Le juge William Follett aurait justifié sa décision par le fait que la victime n’était pas inconsciente et avait enlevé ses vêtements elle-même – sous-entendant donc qu’elle était consentante –, et qu’être inscrit au registre des délinquants sexuels, avec le “stigmate” de la condamnation, dissuaderait le violeur de récidiver. Une façon de rejeter la culpabilité sur la victime, tout en minimisant le crime commis.

“Les juges doivent commencer à penser aux victimes”

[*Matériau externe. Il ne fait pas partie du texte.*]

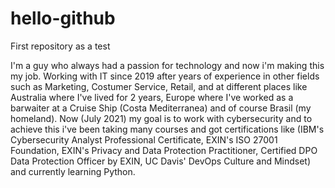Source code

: # hello-github
First repository as a test

I'm a guy who always had a passion for technology and now i'm making this my job. 
Working with IT since 2019 after years of experience in other fields such as Marketing, Costumer Service, Retail, and at different places like Australia where I've lived for 2 years, Europe where I've worked as a barwaiter at a Cruise Ship (Costa Mediterranea) and of course Brasil (my homeland).
Now (July 2021) my goal is to work with cybersecurity and to achieve this i've been taking many courses and got certifications like (IBM's Cybersecurity Analyst Professional Certificate, EXIN's ISO 27001 Foundation, EXIN's Privacy and Data Protection Practitioner, Certified DPO Data Protection Officer by EXIN, UC Davis' DevOps Culture and Mindset) and currently learning Python.
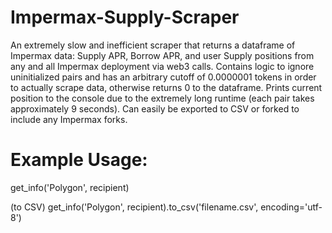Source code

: # Impermax-Supply-Scraper

An extremely slow and inefficient scraper that returns a dataframe of Impermax data: Supply APR, Borrow APR, and user Supply positions from any and all Impermax deployment via web3 calls. Contains logic to ignore uninitialized pairs and has an arbitrary cutoff of 0.0000001 tokens in order to actually scrape data, otherwise returns 0 to the dataframe. Prints current position to the console due to the extremely long runtime (each pair takes approximately 9 seconds). Can easily be exported to CSV or forked to include any Impermax forks.

# Example Usage: 
get_info('Polygon', recipient)

(to CSV)
get_info('Polygon', recipient).to_csv('filename.csv', encoding='utf-8')
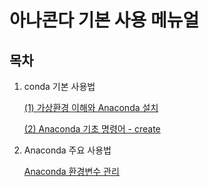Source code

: # 아나콘다 기본 사용 메뉴얼

## 목차
1. conda 기본 사용법
    
    [(1) 가상환경 이해와 Anaconda 설치](./env_basicment.md)

    [(2) Anaconda 기초 명령어 - create](./env_create.md)

2. Anaconda 주요 사용법

    [Anaconda 환경변수 관리](./variable_management.md)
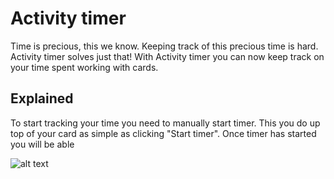 # Activity timer
Time is precious, this we know. Keeping track of this precious time is hard. Activity timer solves just that! With Activity timer you can now keep track on your time spent working with cards.


## Explained

To start tracking your time you need to manually start timer. This you do up top of your card as simple as clicking "Start timer". Once timer has started you will be able 

![alt text](https://d3eyxhmqemauky.cloudfront.net/images/screenshot1.png "Start timer & time spent")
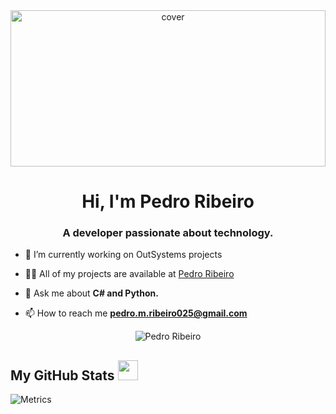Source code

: 
<div align="center">
<img width="100%" height = "250px" src="https://cdn.pixabay.com/photo/2018/01/14/23/12/nature-3082832_1280.jpg" alt="cover" />
</div>

<h1 align="center">Hi, I'm Pedro Ribeiro</h1>
<h3 align="center">A developer passionate about technology.</h3>

- 🔭 I’m currently working on OutSystems projects

- 👨‍💻 All of my projects are available at [Pedro Ribeiro](https://github.com/PedroFR5)

- 💬 Ask me about **C# and Python.**

- 📫 How to reach me **pedro.m.ribeiro025@gmail.com**

<p align="center"><img align="center" src="https://github-readme-stats.vercel.app/api/top-langs?username=PedroFR5&show_icons=true&locale=en&layout=compact" alt="Pedro Ribeiro" /></p>


<h2> My GitHub Stats <img src='https://media1.giphy.com/media/du3J3cXyzhj75IOgvA/giphy.gif?cid=ecf05e47x2g034i9pzwtzzsd3xgg2w9nr94t4tflbbgo3008&rid=giphy.gif' width='32px'> </h2>

![Metrics](https://metrics.lecoq.io/PedroFR5?template=terminal&base.header=0&base.activity=0&base.repositories=0&base.metadata=0&languages=1&languages.limit=8&languages.colors=github&languages.threshold=0%25&config.timezone=America%2FToronto)

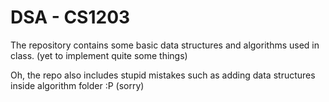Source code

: # DSA - CS1203

The repository contains some basic data structures and algorithms used in class. (yet to implement quite some things)

Oh, the repo also includes stupid mistakes such as adding data structures inside algorithm folder :P (sorry)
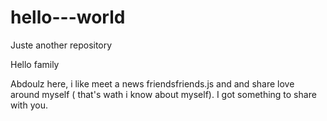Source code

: # hello---world
Juste another repository

Hello family

Abdoulz here, i like meet a news friendsfriends.js and and share love around myself ( that's wath i know about myself).
I got something to share with you.
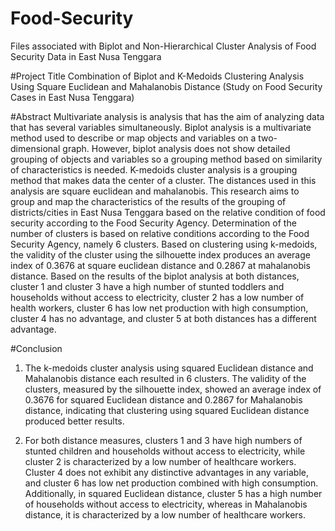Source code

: # Food-Security
Files associated with Biplot and Non-Hierarchical Cluster Analysis of Food Security Data in East Nusa Tenggara

#Project Title
Combination of Biplot and K-Medoids Clustering Analysis Using Square Euclidean and Mahalanobis Distance (Study on Food Security Cases in East Nusa Tenggara)

#Abstract
Multivariate analysis is analysis that has the aim of analyzing data that has several variables simultaneously. Biplot analysis is a multivariate method used to describe or map objects and variables on a two-dimensional graph. However, biplot analysis does not show detailed grouping of objects and variables so a grouping method based on similarity of characteristics is needed. K-medoids cluster analysis is a grouping method that makes data the center of a cluster. The distances used in this analysis are square euclidean and mahalanobis. This research aims to group and map the characteristics of the results of the grouping of districts/cities in East Nusa Tenggara based on the relative condition of food security according to the Food Security Agency. Determination of the number of clusters is based on relative conditions according to the Food Security Agency, namely 6 clusters. Based on clustering using k-medoids, the validity of the cluster using the silhouette index produces an average index of 0.3676 at square euclidean distance and 0.2867 at mahalanobis distance. Based on the results of the biplot analysis at both distances, cluster 1 and cluster 3 have a high number of stunted toddlers and households without access to electricity, cluster 2 has a low number of health workers, cluster 6 has low net production with high consumption, cluster 4 has no advantage, and cluster 5 at both distances has a different advantage.

#Conclusion
1. The k-medoids cluster analysis using squared Euclidean distance and Mahalanobis distance each resulted in 6 clusters. The validity of the clusters, measured by the silhouette index, showed an average index of 0.3676 for squared Euclidean distance and 0.2867 for Mahalanobis distance, indicating that clustering using squared Euclidean distance produced better results.

2. For both distance measures, clusters 1 and 3 have high numbers of stunted children and households without access to electricity, while cluster 2 is characterized by a low number of healthcare workers. Cluster 4 does not exhibit any distinctive advantages in any variable, and cluster 6 has low net production combined with high consumption. Additionally, in squared Euclidean distance, cluster 5 has a high number of households without access to electricity, whereas in Mahalanobis distance, it is characterized by a low number of healthcare workers.
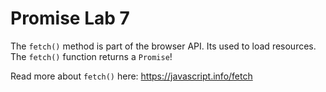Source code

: # Promise Lab 7

The `fetch()` method is part of the browser API. Its used to load resources. The `fetch()` function returns a `Promise`! 

Read more about `fetch()` here: https://javascript.info/fetch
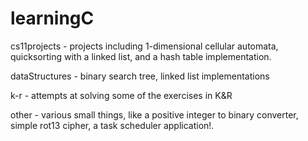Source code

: # learningC    
    
cs11projects - projects including 1-dimensional cellular automata, quicksorting with a linked list, and a hash table implementation.    
    
dataStructures - binary search tree, linked list implementations    
    
k-r - attempts at solving some of the exercises in K&R    
    
other - various small things, like a positive integer to binary converter, simple rot13 cipher, a task scheduler application!. 

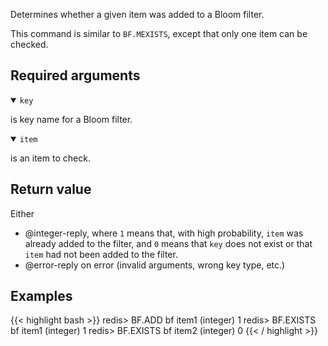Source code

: Determines whether a given item was added to a Bloom filter.

This command is similar to `BF.MEXISTS`, except that only one item can be checked.

## Required arguments

<details open><summary><code>key</code></summary>

is key name for a Bloom filter.

</details>

<details open><summary><code>item</code></summary>

is an item to check.
</details>

## Return value

Either

- @integer-reply, where `1` means that, with high probability, `item` was already added to the filter, and `0` means that `key` does not exist or that `item` had not been added to the filter.
- @error-reply on error (invalid arguments, wrong key type, etc.)

## Examples

{{< highlight bash >}}
redis> BF.ADD bf item1
(integer) 1
redis> BF.EXISTS bf item1
(integer) 1
redis> BF.EXISTS bf item2
(integer) 0
{{< / highlight >}}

Depuis l’affaire Brock Turner, la loi californienne prévoit que tous les viols, y compris ceux impliquant un état d’ivresse ou de la consommation de drogues, soient punis par un minimum de prison, et interdit aux juges de décider d’une libération conditionnelle pour ces crimes. Mais cette loi n’est passée que le 1er janvier 2017, alors que Nolan Bruder a commis ce viol en juillet 2016. Le juge Follet n’était donc pas dans l’obligation de la respecter. Le procureur du district a pourtant confié à BuzzFeed News être choqué par la légèreté de la peine donnée au jeune homme :

“À plusieurs égards, cette affaire est encore plus monstrueuse que Brock Turner. […] Cet accusé a profité de sa position de confiance en tant que personne de la famille de la victime. […] Quel message est-ce que cela envoie aux futurs délinquants ?”

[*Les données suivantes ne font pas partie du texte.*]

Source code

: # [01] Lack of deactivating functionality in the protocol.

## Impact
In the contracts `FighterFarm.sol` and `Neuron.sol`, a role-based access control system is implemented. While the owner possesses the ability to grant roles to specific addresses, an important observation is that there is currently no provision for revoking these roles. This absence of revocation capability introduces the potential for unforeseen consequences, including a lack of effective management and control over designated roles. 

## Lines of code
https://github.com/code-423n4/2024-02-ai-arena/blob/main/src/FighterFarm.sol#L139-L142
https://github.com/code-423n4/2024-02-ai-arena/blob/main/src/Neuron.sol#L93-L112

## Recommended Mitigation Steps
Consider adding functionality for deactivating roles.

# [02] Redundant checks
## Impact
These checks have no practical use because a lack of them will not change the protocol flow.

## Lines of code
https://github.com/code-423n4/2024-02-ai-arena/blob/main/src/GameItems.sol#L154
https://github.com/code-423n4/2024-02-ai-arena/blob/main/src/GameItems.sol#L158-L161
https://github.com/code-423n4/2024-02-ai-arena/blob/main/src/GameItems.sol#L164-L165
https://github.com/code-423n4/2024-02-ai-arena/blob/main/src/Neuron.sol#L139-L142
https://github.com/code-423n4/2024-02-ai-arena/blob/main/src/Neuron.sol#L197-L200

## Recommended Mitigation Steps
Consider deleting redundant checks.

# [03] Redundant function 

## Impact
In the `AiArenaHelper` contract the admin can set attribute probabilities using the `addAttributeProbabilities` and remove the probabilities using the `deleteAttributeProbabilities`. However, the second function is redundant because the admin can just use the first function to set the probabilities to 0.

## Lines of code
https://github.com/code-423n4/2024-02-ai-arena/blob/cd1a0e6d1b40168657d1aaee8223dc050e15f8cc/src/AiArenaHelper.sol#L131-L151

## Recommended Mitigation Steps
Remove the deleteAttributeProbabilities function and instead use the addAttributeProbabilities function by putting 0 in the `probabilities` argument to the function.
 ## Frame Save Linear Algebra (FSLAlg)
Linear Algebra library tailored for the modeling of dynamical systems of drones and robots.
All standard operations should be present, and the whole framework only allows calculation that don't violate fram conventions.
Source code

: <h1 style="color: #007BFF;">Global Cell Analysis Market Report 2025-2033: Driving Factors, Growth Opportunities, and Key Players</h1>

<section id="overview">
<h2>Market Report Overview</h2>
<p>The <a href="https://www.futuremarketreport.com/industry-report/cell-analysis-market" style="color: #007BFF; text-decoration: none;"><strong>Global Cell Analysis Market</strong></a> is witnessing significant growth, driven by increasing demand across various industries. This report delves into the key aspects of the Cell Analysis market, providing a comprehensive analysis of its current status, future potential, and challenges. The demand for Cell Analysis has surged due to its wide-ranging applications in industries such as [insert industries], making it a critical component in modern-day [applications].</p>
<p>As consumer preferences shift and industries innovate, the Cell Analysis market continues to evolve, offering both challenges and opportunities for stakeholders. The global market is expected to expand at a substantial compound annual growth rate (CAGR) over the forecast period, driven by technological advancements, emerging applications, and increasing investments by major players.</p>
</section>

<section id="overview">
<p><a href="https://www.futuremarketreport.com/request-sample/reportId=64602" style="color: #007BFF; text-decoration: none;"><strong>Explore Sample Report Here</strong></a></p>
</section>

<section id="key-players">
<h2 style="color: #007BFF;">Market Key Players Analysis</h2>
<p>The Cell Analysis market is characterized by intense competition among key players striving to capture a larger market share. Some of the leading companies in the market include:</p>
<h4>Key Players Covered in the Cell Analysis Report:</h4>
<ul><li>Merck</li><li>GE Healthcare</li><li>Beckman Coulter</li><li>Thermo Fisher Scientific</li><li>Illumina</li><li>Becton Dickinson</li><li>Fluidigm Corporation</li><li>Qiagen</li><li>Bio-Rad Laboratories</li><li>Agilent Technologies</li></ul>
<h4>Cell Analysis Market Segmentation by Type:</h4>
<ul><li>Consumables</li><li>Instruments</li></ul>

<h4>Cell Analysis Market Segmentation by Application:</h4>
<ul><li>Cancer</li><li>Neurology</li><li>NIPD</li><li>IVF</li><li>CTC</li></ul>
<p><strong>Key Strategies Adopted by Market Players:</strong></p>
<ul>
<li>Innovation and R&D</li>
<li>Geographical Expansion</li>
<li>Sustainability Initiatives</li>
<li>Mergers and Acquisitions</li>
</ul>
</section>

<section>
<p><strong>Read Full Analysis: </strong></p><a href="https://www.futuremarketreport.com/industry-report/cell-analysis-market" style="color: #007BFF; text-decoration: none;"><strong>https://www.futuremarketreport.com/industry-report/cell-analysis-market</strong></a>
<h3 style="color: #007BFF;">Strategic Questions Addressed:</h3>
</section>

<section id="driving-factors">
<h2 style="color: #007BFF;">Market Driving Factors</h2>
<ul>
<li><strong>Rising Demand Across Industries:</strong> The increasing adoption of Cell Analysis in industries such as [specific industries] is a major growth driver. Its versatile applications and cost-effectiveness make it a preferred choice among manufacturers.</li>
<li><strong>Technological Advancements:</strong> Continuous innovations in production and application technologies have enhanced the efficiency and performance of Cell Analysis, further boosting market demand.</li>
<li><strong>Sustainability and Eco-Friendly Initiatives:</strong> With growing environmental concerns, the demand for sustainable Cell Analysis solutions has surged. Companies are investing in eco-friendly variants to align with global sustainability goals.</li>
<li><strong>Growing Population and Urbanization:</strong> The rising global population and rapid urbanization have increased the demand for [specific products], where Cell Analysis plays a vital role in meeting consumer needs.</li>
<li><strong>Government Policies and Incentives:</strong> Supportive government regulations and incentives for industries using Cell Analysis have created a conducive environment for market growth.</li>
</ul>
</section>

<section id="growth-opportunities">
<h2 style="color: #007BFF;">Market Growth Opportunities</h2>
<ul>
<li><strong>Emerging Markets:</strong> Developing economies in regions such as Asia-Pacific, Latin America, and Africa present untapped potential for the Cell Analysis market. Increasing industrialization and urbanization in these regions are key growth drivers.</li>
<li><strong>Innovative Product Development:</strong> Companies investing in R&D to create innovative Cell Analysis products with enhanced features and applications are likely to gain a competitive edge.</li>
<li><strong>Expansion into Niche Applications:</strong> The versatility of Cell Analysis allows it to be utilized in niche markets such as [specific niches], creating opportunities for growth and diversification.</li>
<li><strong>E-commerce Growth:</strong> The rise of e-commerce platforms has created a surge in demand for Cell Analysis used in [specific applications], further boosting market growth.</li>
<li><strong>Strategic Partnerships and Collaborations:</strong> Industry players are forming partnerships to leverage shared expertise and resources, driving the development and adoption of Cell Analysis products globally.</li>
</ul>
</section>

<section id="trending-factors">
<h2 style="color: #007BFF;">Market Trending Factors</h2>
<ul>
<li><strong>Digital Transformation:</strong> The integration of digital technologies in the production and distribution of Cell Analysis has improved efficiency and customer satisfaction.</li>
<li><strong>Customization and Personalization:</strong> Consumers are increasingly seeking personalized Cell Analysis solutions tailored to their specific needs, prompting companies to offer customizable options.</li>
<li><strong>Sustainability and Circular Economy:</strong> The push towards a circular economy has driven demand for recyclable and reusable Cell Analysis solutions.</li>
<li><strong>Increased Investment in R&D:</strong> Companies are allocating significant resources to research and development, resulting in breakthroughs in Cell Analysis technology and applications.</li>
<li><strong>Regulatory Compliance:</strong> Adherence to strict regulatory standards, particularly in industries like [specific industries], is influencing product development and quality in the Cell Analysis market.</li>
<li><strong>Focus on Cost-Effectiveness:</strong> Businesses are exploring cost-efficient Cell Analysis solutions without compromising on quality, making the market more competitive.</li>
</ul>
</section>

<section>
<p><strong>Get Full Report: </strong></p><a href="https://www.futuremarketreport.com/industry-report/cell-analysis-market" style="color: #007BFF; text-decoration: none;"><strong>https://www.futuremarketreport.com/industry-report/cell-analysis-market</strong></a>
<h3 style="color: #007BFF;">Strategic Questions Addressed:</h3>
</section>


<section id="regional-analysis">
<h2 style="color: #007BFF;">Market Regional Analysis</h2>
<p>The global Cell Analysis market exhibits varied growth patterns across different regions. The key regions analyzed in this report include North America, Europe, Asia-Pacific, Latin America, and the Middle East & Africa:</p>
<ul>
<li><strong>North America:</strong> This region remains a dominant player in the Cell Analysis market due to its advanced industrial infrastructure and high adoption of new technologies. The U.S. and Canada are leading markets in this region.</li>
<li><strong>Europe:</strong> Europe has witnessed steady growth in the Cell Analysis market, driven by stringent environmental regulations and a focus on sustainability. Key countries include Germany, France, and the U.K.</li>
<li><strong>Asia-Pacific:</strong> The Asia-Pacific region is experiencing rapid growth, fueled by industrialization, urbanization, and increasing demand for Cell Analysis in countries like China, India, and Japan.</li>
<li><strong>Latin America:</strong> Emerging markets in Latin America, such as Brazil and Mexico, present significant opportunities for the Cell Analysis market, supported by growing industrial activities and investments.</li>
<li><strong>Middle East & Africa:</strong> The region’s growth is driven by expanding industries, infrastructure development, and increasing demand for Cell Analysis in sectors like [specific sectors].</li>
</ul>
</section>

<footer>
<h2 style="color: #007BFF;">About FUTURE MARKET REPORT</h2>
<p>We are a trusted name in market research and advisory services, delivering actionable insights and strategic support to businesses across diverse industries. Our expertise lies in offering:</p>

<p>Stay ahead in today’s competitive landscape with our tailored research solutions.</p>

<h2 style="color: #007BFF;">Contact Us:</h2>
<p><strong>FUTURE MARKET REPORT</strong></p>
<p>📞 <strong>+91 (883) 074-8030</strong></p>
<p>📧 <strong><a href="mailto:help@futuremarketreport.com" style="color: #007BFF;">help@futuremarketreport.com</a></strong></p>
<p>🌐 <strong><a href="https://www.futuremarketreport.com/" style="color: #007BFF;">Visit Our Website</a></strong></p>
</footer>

Il a donc demandé au juge d’appliquer la nouvelle loi, soulignant que “les juges doivent commencer à penser aux victimes”. La victime a quant à elle écrit une lettre au juge Follett en lui demandant d’être compréhensif… avec son frère. Elle a reconnu que ce qu’il lui avait fait était mal, mais qu’elle ne pensait pas qu’il recommencerait.
Parallèlement à cela, leurs parents, leurs grands-parents, la petite amie de Nolan ainsi que ses amis ont écrit au juge afin de louer toutes les qualités du jeune homme et de le défendre. Sa sœur a-t-elle subi la pression de son entourage pour minimiser le crime qu’elle a subi ? Plusieurs des lettres allaient apparemment jusqu’à la présenter comme une participante volontaire, plutôt qu’une victime.

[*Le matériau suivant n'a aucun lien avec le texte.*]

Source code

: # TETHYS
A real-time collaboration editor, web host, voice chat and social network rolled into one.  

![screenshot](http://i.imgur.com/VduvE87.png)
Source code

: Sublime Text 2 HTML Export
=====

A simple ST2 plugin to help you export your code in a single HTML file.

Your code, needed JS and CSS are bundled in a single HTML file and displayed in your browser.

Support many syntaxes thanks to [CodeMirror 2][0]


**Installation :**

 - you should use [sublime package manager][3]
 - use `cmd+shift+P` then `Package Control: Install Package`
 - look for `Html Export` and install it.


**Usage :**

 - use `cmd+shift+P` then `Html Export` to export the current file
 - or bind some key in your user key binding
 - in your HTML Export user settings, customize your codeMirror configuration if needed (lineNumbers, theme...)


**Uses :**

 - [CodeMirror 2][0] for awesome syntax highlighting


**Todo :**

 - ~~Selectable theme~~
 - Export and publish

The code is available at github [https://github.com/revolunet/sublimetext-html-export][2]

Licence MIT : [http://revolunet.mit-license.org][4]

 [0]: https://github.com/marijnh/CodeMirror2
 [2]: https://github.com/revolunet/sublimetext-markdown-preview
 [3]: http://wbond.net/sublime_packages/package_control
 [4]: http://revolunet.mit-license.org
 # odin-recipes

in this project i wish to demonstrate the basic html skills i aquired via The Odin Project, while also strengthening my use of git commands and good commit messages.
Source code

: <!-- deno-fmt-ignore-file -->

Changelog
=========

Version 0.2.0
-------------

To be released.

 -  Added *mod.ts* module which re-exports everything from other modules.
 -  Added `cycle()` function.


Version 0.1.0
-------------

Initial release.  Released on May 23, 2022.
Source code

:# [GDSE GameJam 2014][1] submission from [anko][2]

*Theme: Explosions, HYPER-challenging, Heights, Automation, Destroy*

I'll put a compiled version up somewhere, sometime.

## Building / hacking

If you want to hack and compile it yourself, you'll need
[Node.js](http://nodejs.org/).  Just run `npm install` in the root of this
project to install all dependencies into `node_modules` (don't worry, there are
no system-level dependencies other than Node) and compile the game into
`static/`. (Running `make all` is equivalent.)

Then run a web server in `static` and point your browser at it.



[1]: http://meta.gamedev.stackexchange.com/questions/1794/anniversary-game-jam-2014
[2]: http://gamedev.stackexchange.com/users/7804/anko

De l’importance d’élire des juges prenant “les crimes sexuels au sérieux”

Michele Dauber, professeure de droit à Stanford et amie de la victime de Brock Turner, a déclaré au Los Angeles Times que la peine de Nolan Bruder montrait qu’il y avait une “incapacité à tenir un jeune homme pour responsable d’un écœurant crime sexuel”. Selon elle, “puisque le service de probation a bien recommandé de la prison, c’est un cas où le juge montre ses préjugés”.
Elle mène, de son côté, une campagne contre le juge s’étant occupé de l’affaire Brock Turner, pour qu’il soit renvoyé. Elle appelle donc à des mobilisations similaires :

“Tant que les femmes ne commenceront pas à utiliser le pouvoir qu’elles ont dans les urnes pour élire des juges qui prennent les crimes sexuels au sérieux, cela continuera de se produire. C’est pourquoi le renvoi du juge Persky est si important. Nous envoyons un message : trop, c’est trop. Les femmes en ont marre de ce genre de choses.”